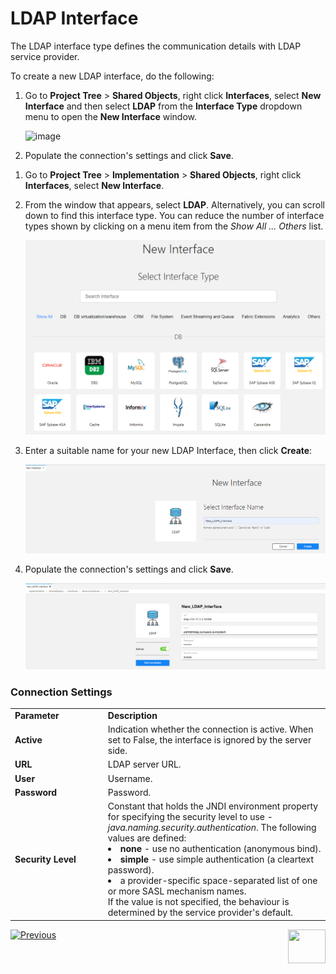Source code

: # LDAP Interface

The LDAP interface type defines the communication details with LDAP service provider.

To create a new LDAP interface, do the following:

<studio>

1. Go to **Project Tree** > **Shared Objects**, right click **Interfaces**, select **New Interface** and then select **LDAP** from the **Interface Type** dropdown menu to open the **New Interface** window.

   ![image](images/11_ldap_1.PNG)

2. Populate the connection's settings and click **Save**.

</studio> 


<web>

1. Go to **Project Tree** > **Implementation** > **Shared Objects**, right click **Interfaces**, select **New Interface**.
   
2. From the window that appears, select **LDAP**. Alternatively, you can scroll down to find this interface type. You can reduce the number of interface types shown by clicking on a menu item from the *Show All ... Others* list. 
   
   ![image](images/local_3WEB.png)

3. Enter a suitable name for your new LDAP Interface, then click **Create**:   
   
   ![image](images/11_ldap_1WEB.PNG)

4. Populate the connection's settings and click **Save**.
   
   ![image](images/11_ldap_2WEB.PNG)

</web>

### Connection Settings

<table>
<tbody>
<tr>
<td width="300pxl"><strong>Parameter</strong></td>
<td width="600pxl"><strong>Description</strong></td>
</tr>
<tr>
<td><strong>Active</strong></td>
<td>Indication whether the connection is active. When set to False, the interface is ignored by the server side.</td>
</tr>
<tr>
<td><strong>URL</strong></td>
<td>LDAP server URL.</td>
</tr>
<tr>
<td><strong>User</strong>&nbsp;</td>
<td>Username.</td>
</tr>
<tr>
<td><strong>Password</strong></td>
<td>Password.</td>
</tr>
</tr>
<tr>
<td><strong>Security Level</strong></td>
<td>Constant that holds the JNDI environment property for specifying the security level to use - <i>java.naming.security.authentication</i>. The following values are defined: 
    <li><strong>none</strong> - use no authentication (anonymous bind).</li> 
    <li><strong>simple</strong> - use simple authentication (a cleartext password). </li>
    <li>a provider-specific space-separated list of one or more SASL mechanism names.</li>         
    If the value is not specified, the behaviour is determined by the service provider's default.
</td>
</tr>
</tbody>
</table>








[![Previous](/articles/images/Previous.png)](10_SSH_interface.md)
[<img align="right" width="60" height="54" src="/articles/images/Next.png">](12_S3_interface.md)
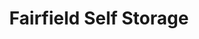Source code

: ---
title: "Fairfield Self Storage"
url: /virginia-beach/fairfield-self-storage-lord-dunmore-drive-9/
shop: storage rental
---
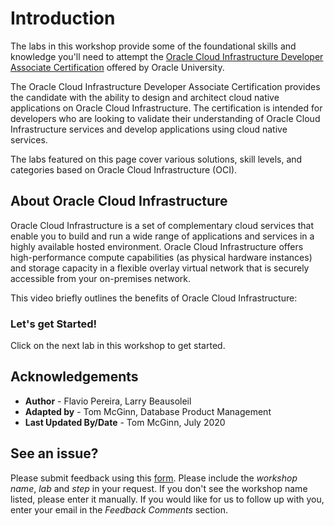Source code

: 
# Introduction

The labs in this workshop provide some of the foundational skills and knowledge you'll need to attempt the [Oracle Cloud Infrastructure Developer Associate Certification](https://www.oracle.com/cloud/iaas/training/developers.html) offered by Oracle University.

The Oracle Cloud Infrastructure Developer Associate Certification provides the candidate with the ability to design and architect cloud native applications on Oracle Cloud Infrastructure. The certification is intended for developers who are looking to validate their understanding of Oracle Cloud Infrastructure services and develop applications using cloud native services.

The labs featured on this page cover various solutions, skill levels, and categories based on Oracle Cloud Infrastructure (OCI).

## About Oracle Cloud Infrastructure

Oracle Cloud Infrastructure is a set of complementary cloud services that enable you to build and run a wide range of applications and services in a highly available hosted environment. Oracle Cloud Infrastructure offers high-performance compute capabilities (as physical hardware instances) and storage capacity in a flexible overlay virtual network that is securely accessible from your on-premises network.

This video briefly outlines the benefits of Oracle Cloud Infrastructure:

[](youtube:-OBrKIlSt_Q)

### Let's get Started!

Click on the next lab in this workshop to get started.

## Acknowledgements

- **Author** - Flavio Pereira, Larry Beausoleil
- **Adapted by** -  Tom McGinn, Database Product Management
- **Last Updated By/Date** - Tom McGinn, July 2020

## See an issue?
Please submit feedback using this [form](https://apexapps.oracle.com/pls/apex/f?p=133:1:::::P1_FEEDBACK:1). Please include the *workshop name*, *lab* and *step* in your request.  If you don't see the workshop name listed, please enter it manually. If you would like for us to follow up with you, enter your email in the *Feedback Comments* section.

################

§ **PROBLEM DETAILS**: Copy each entry exactly as written. Pictures do not belong in the copy.

§ **SOLUTION TO THE EXERCISE**:
Source code

: # LDAP Interface

The LDAP interface type defines the communication details with LDAP service provider.

To create a new LDAP interface, do the following:

<studio>

1. Go to **Project Tree** > **Shared Objects**, right click **Interfaces**, select **New Interface** and then select **LDAP** from the **Interface Type** dropdown menu to open the **New Interface** window.

   ![image](images/11_ldap_1.PNG)

2. Populate the connection's settings and click **Save**.

</studio> 


<web>

1. Go to **Project Tree** > **Implementation** > **Shared Objects**, right click **Interfaces**, select **New Interface**.
   
2. From the window that appears, select **LDAP**. Alternatively, you can scroll down to find this interface type. You can reduce the number of interface types shown by clicking on a menu item from the *Show All ... Others* list. 
   
   ![image](images/local_3WEB.png)

3. Enter a suitable name for your new LDAP Interface, then click **Create**:   
   
   ![image](images/11_ldap_1WEB.PNG)

4. Populate the connection's settings and click **Save**.
   
   ![image](images/11_ldap_2WEB.PNG)

</web>

### Connection Settings

<table>
<tbody>
<tr>
<td width="300pxl"><strong>Parameter</strong></td>
<td width="600pxl"><strong>Description</strong></td>
</tr>
<tr>
<td><strong>Active</strong></td>
<td>Indication whether the connection is active. When set to False, the interface is ignored by the server side.</td>
</tr>
<tr>
<td><strong>URL</strong></td>
<td>LDAP server URL.</td>
</tr>
<tr>
<td><strong>User</strong>&nbsp;</td>
<td>Username.</td>
</tr>
<tr>
<td><strong>Password</strong></td>
<td>Password.</td>
</tr>
</tr>
<tr>
<td><strong>Security Level</strong></td>
<td>Constant that holds the JNDI environment property for specifying the security level to use - <i>java.naming.security.authentication</i>. The following values are defined: 
    <li><strong>none</strong> - use no authentication (anonymous bind).</li> 
    <li><strong>simple</strong> - use simple authentication (a cleartext password). </li>
    <li>a provider-specific space-separated list of one or more SASL mechanism names.</li>         
    If the value is not specified, the behaviour is determined by the service provider's default.
</td>
</tr>
</tbody>
</table>








[![Previous](/articles/images/Previous.png)](10_SSH_interface.md)
[<img align="right" width="60" height="54" src="/articles/images/Next.png">](12_S3_interface.md)
Source code

: ---
title: "Fairfield Self Storage"
url: /virginia-beach/fairfield-self-storage-lord-dunmore-drive-9/
shop: storage rental
---
Source code

: 
# Introduction

The labs in this workshop provide some of the foundational skills and knowledge you'll need to attempt the [Oracle Cloud Infrastructure Developer Associate Certification](https://www.oracle.com/cloud/iaas/training/developers.html) offered by Oracle University.

The Oracle Cloud Infrastructure Developer Associate Certification provides the candidate with the ability to design and architect cloud native applications on Oracle Cloud Infrastructure. The certification is intended for developers who are looking to validate their understanding of Oracle Cloud Infrastructure services and develop applications using cloud native services.

The labs featured on this page cover various solutions, skill levels, and categories based on Oracle Cloud Infrastructure (OCI).

## About Oracle Cloud Infrastructure

Oracle Cloud Infrastructure is a set of complementary cloud services that enable you to build and run a wide range of applications and services in a highly available hosted environment. Oracle Cloud Infrastructure offers high-performance compute capabilities (as physical hardware instances) and storage capacity in a flexible overlay virtual network that is securely accessible from your on-premises network.

This video briefly outlines the benefits of Oracle Cloud Infrastructure:

[](youtube:-OBrKIlSt_Q)

### Let's get Started!

Click on the next lab in this workshop to get started.

## Acknowledgements

- **Author** - Flavio Pereira, Larry Beausoleil
- **Adapted by** -  Tom McGinn, Database Product Management
- **Last Updated By/Date** - Tom McGinn, July 2020

## See an issue?
Please submit feedback using this [form](https://apexapps.oracle.com/pls/apex/f?p=133:1:::::P1_FEEDBACK:1). Please include the *workshop name*, *lab* and *step* in your request.  If you don't see the workshop name listed, please enter it manually. If you would like for us to follow up with you, enter your email in the *Feedback Comments* section.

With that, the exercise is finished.